For our featured read in May, we are focusing on Kiana Underwood’s Color Me Floral. We gave away two copies of this stunner to two very excited winners via social media, and are thrilled to be revisiting this favorite.
Color Me Floral is equal parts art, inspiration, and instruction, and is a worthwhile read for designers, farmers, and more recreational flower lovers alike.
For flower lovers, recreational gardeners, and Dutch masters’ enthusiasts, this book presents a much-needed dose of beauty during our recent times of uncertainty. Underwood shapes nature-inspired designs out of her California studio, Tulipina, and shares that her passion for growing flowers was born in part from her desire to highlight difficult-to-find flowers in her work. Her pieces are built to give the appearance of organic movement and wild abundance, and she embraces asymmetry as she describes her process for building intentional structure to frame each piece.
Color Me Floral emphasizes seasonality in floral design, and offers creative encouragement to both new and experienced designers as they explore using more locally-sourced product in place of imports. Featured front and center in each of Underwood’s creations are specialty cut flower varieties most commonly grown by the small flower farm cohort. These designs – and the corresponding how-to instructions with design phase photos – provide actionable advice to even the most timid reader for incorporating specialty blooms and inspiring more artful expression through floral design.
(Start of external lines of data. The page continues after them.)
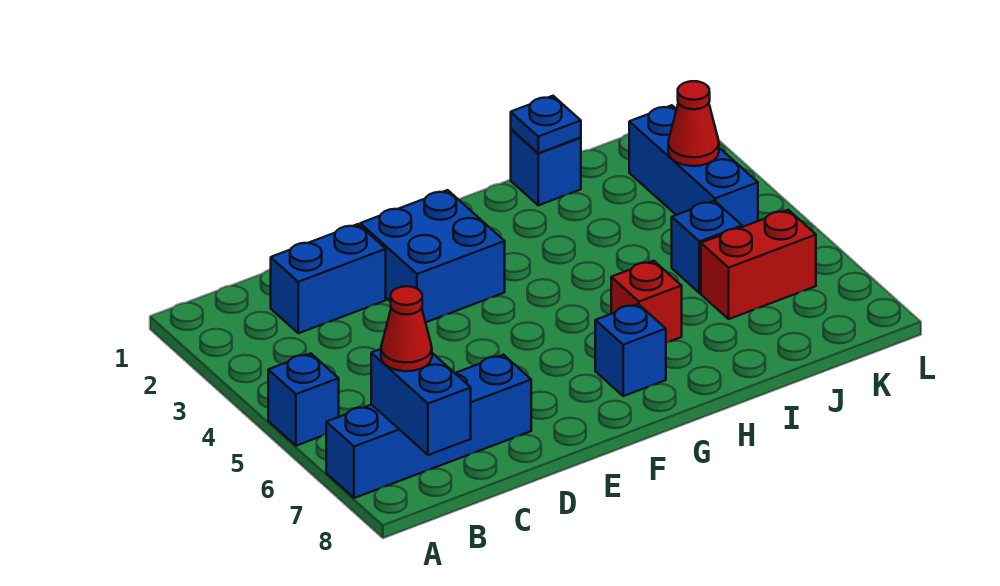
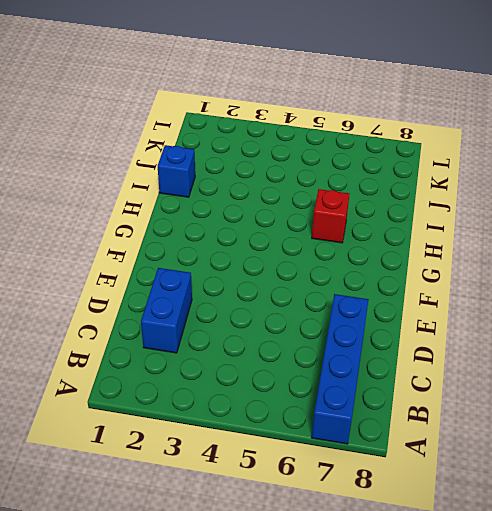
none -> blue 1x1 brick [268,353,339,446]
none -> blue 2x2 brick [360,190,505,322]
none -> blue 1x1 brick [595,304,666,396]

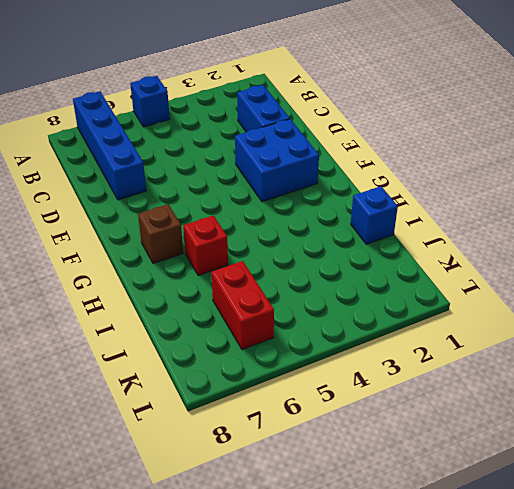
brown 1x1 brick [138,204,183,263] -> blue 1x1 brick [595,304,666,396]
none -> blue 1x1 brick [672,201,742,293]
none -> blue 1x3 brick [629,105,758,227]
none -> blue 1x2 brick [371,349,471,455]

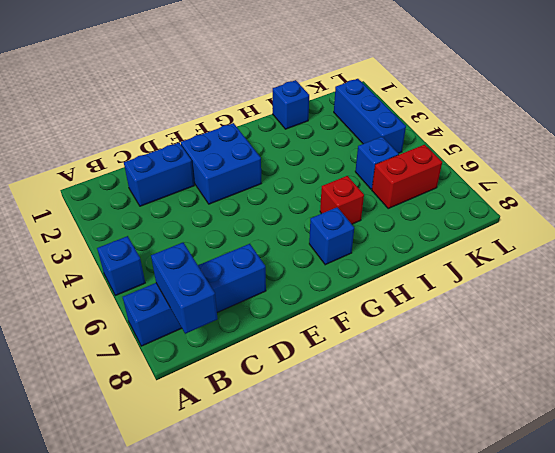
none -> blue 1x1 plate [511,96,581,153]
none -> red 1x1 cone [668,81,719,166]
none -> red 1x1 cone [381,286,432,371]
Seasoned farmers will find that this remarkable book also offers practical considerations for foraging and suggestions for alternative color palettes. Her stunning images serve as a valuable reference point in developing new wholesale floral relationships, and a helpful visual prompt in working with designers who tend to adhere to more traditional principles of arranging.
With pages filled with arrangements that could have been plucked out of a seventeenth century Dutch still life, Color Me Floral is an aesthetic all-time favorite, and an invaluable addition to the tool belt for both the farmer and the florist.